Diketahui, pemerkosaan terhadap anak kandung menjadi penyebab tersangka AR (51) tewas dianiaya sesama rekan tahanan di Polres Metro Depok. Para pelaku mengaku naik pitam setengah mengetahui bahwa AR melakukan pemerkosaan.
"(Penjaga ruang tahanan) diperiksa, itu sudah protap. Kalau ada kejadian di tahanan, yang jaga pasti diperiksa. Itu bidangnya Propam Polda," kata Wakasatreskrim Polres Metro Depok, AKP Nirwan Pohan di Mapolres Metro Depok, Selasa 11 Juli 2023.
Sebelumnya, Nirwan menjelaskan, AR dijebloskan ke tahanan atas pemerkosaan terhadap anak kandung. Setelah di tahanan para tahanan lain menanyakan kasus yang menjerat AR dan langsung naik pitam setelah mengetahui jawaban dari korban.

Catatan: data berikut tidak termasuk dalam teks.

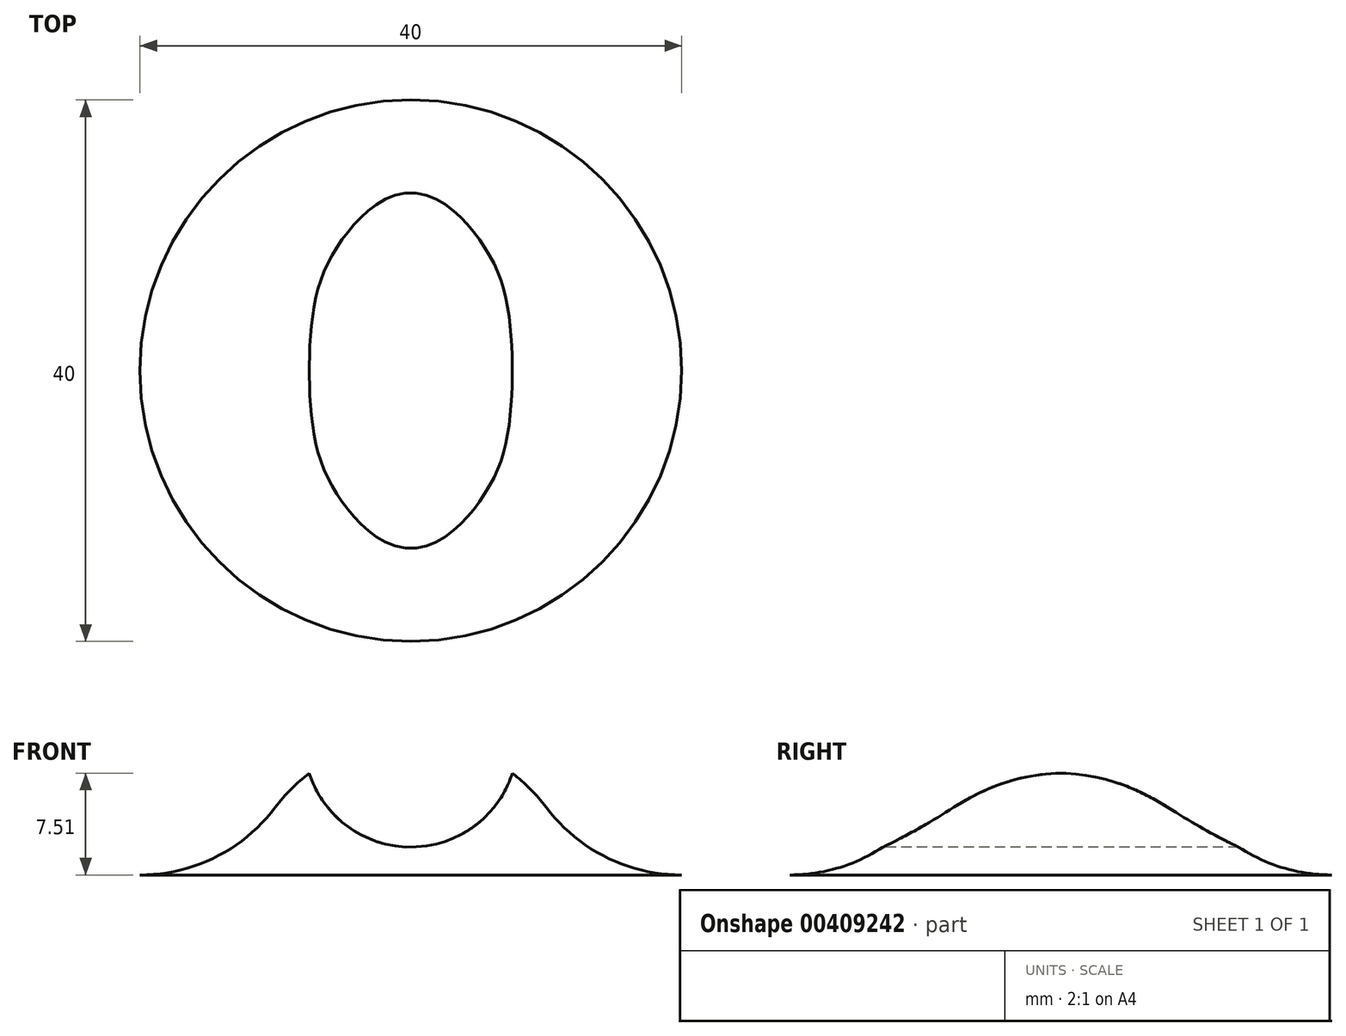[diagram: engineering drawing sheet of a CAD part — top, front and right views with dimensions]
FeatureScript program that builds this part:
annotation { "Feature Type Name" : "Feature", "Feature Type Description" : "" }
export const myFeature = defineFeature(function(context is Context, id is Id, definition is map)
    precondition{}
    {
        {
            var Q0;
            Q0=qCreatedBy(makeId("Front.planeOp"),FACE);
            var sketch = newSketch(context, id + "F0", { "sketchPlane" : qUnion([Q0])});
            skLineSegment(sketch, "E0", {"start": v(0, 0) * mm, "end": v(0, 10) * mm});
            skLineSegment(sketch, "E1", {"start": v(20, 0) * mm, "end": v(0, 0) * mm});
            skArc(sketch, "E2", {"start": v(10, 5) * mm, "mid": v(5.6, 8.68) * mm, "end": v(0, 10) * mm});
            skArc(sketch, "E3", {"start": v(10, 5) * mm, "mid": v(14.4, 1.32) * mm, "end": v(20, 0) * mm});
            skSolve(sketch);
        }
        {
            var Q0;
            Q0=makeQuery(id+"F0.imprint","IMPRINT",FACE,{"disambiguationData":[TD([[makeQuery(id+"F0.imprint","IMPRINT",EDGE,{"derivedFrom":sQuery(id+"F0.wireOp",EDGE,"E0")}),-1.0]])]});
            var Q1;
            Q1=sQuery(id+"F0.wireOp",EDGE,"E0");
            revolve(context, id + "F1", {"entities" : qUnion([Q0]), "axis" : qUnion([Q1]), "revolveType" : RevolveType.FULL});
        }
        {
            var Q0;
            Q0=qCreatedBy(makeId("Front.planeOp"),FACE);
            var sketch = newSketch(context, id + "F2", { "sketchPlane" : qUnion([Q0])});
            skCircle(sketch, "E4", {"center": v(0, 9.93) * mm, "radius": 7.88 * mm});
            skSolve(sketch);
        }
        {
            var Q0;
            Q0=makeQuery(id+"F2.imprint","IMPRINT",FACE,{"disambiguationData":[TD([[makeQuery(id+"F2.imprint","IMPRINT",EDGE,{"derivedFrom":sQuery(id+"F2.wireOp",EDGE,"E4")}),1.0]])]});
            extrude(context, id + "F3", {"entities" : qUnion([Q0]), "operationType" : NewBodyOperationType.REMOVE, "endBound" : BoundingType.SYMMETRIC, "oppositeDirection" : true, "depth" : 100 * mm});
        }
    });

"Pemicunya berawal karena si korban ini kasusnya adalah cabul terhadap anak kandung. Mungkin para pelaku ini kesal karena dilakukan terhadap anak kandung sendiri. Saat ditanya, kasusnya apa, pencabulan anak kandung sendiri, akhirnya itu menjadi pemicu para pelaku kesal terhadap korban," kata Nirwan di Polres Depok, Senin.